65.9K
CodeProject 正在变化。 阅读更多。
Home

使用 NAudio 进行 MIDI 节拍检测

starIconstarIconstarIconstarIcon
emptyStarIcon
starIcon

4.55/5 (9投票s)

2014年8月6日

CPOL

5分钟阅读

viewsIcon

22859

downloadIcon

1048

概述了用于《吉他英雄》等游戏的基本节拍检测。

引言

在过去的几周里,我一直在开发一款类似《吉他英雄》的游戏。当我绞尽脑汁思考如何获取每个音符以便在屏幕上显示时,我偶然发现很多人都在尝试做与我类似的事情,但网上没有一个明确的答案。我确实找到了第三方库 NAudio,可以在这里下载。这个库拥有令人惊叹的各种实用音频工具,但在这里,我们将使用它的 MIDI 库,因为 MIDI 文件格式是节拍检测中最容易使用的格式之一。

其他工具

另一个在(重新)使用此代码时有用的工具是Anvil Studio。它是一个免费的 MIDI 编辑器;然而,我们在这里需要做的是在其中打开和保存 MIDI 文件。这将把单轨 MIDI 转换为多轨 MIDI,以便于节拍检测的使用。

使用代码

我们需要做的第一件事是获取每个 MIDI 音符的频率。使用 440Hz 的钢琴调音可以很容易地做到这一点

static double[] midi = new double[127];

static void getFrequencies()
{
    //get frequencies for midi notes at 440 tuning (piano)
    int a = 440;
    for (int i = 0; i < 127; i++)
    {
        midi[i] = (a / 32) * Math.Pow(2, (i - 9) / 12);
    }
}

此代码将 MIDI 音阶(0-127)中的每个音符转换为赫兹(Hz)的频率。

接下来,我们需要获取 MIDI 文件的各种信息,以便我们可以对其进行操作

static string getFilename()
{
    Console.Write("Path to MIDI file (relative or absolute): ");
    string filen = Console.ReadLine();
    if (!File.Exists(filen))
    {
        Console.WriteLine("That file does not exist.");
        return getFilename();
    }
    return filen;
}

static int getTrackNumber()
{
    Console.Write("Melody Track #: ");
    string track = Console.ReadLine();
    int trackN;
    if (!int.TryParse(track, out trackN))
    {
        Console.WriteLine(track + " is not a valid number.");
        return getTrackNumber();
    }
    return trackN;
}

static string getSortType()
{
    Console.Write("Sort importance by [(d)uration or (v)olume]: ");
    string sortType = Console.ReadLine();
    if (sortType != "d" && sortType != "v")
    {
        Console.WriteLine("Invalid sort type " + sortType);
        return getSortType();
    }
    return sortType;
}

static string getOutputPath()
{
    Console.Write("Path to output (*.song): ");
    string output = Console.ReadLine() + ".song";
    foreach (char c in Path.GetInvalidFileNameChars())
    {
        if (output.Contains(c))
        {
            Console.WriteLine("The character '" + c + "' is not allowed in file names.");
            return getOutputPath();
        }
    }
    return output;
}

这些函数提供输入文件名、输出文件名、旋律轨道编号以及如何确定音符重要性的方法。重要性将决定音符的难度(高重要性用于简单难度,中等重要性用于中等难度,低重要性用于困难难度。这似乎有些矛盾,但音符的重要性决定了它对旋律的重要性,这意味着低重要性的音符是装饰性的,而高重要性的音符在所有难度下都应该出现)。

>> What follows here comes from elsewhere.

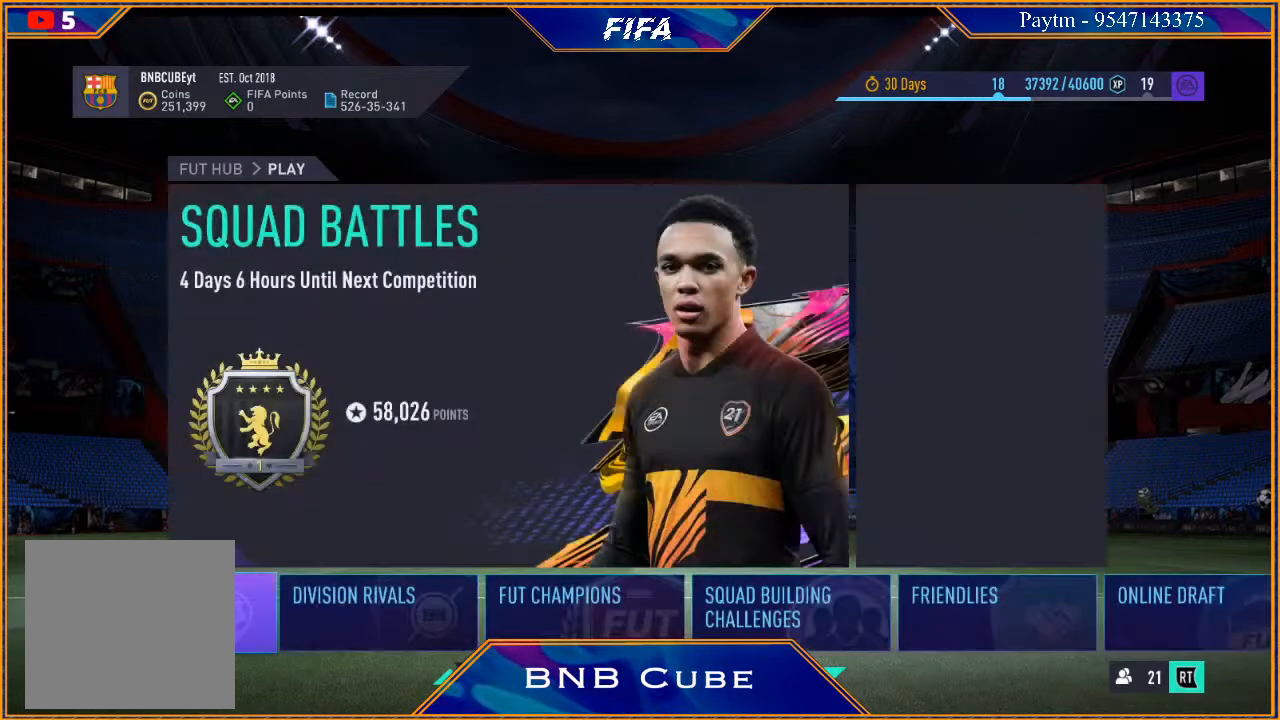
{"buttons": [], "left_stick": "center", "right_stick": "center", "events": []}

现在,我们可以开始使用 NAudio 来处理 MIDI 了。在我们开始查看代码之前,我们需要包含所有必要的 using 指令,包括后面文章中需要的一些

using System;
using System.Collections.Generic;
using System.Linq;
using System.Text;
using System.Threading.Tasks;
using NAudio;
using NAudio.Midi;
using System.IO;
using System.Xml;
using System.Xml.Serialization;

我们需要访问的主要音频处理命名空间是 NAudioNAudio.Midi。如果您只关心节拍检测而不关心我如何应用它,则不需要 IO 或 XML 命名空间。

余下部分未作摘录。